[Dataset entries]
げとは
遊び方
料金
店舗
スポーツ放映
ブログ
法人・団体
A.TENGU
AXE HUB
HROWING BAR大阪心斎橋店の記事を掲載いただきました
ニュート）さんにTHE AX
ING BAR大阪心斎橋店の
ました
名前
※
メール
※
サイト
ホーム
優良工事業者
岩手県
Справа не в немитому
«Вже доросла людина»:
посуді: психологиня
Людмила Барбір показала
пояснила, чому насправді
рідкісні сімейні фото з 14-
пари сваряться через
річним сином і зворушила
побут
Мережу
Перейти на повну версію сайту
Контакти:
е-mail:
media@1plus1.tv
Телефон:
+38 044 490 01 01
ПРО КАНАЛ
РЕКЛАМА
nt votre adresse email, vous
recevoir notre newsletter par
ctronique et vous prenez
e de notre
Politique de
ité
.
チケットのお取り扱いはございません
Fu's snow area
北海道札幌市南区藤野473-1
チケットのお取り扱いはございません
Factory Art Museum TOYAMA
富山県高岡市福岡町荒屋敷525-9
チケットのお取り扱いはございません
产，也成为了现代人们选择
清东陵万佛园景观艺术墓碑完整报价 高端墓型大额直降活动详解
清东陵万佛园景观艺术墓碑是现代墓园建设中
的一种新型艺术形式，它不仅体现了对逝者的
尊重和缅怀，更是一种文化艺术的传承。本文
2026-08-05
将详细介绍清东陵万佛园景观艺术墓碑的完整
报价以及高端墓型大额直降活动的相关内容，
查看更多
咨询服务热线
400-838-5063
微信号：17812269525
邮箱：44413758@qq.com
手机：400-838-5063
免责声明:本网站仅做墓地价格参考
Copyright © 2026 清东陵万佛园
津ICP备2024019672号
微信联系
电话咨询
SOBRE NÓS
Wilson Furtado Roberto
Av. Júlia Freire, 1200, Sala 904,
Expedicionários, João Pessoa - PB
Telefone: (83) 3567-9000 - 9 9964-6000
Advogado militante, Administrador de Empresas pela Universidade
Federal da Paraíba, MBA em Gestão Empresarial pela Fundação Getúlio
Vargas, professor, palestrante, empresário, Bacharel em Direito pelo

**Aim of the exercise:** Tally the lines above that contain the word "vous", and reply with only the number.

**Written solution:** 2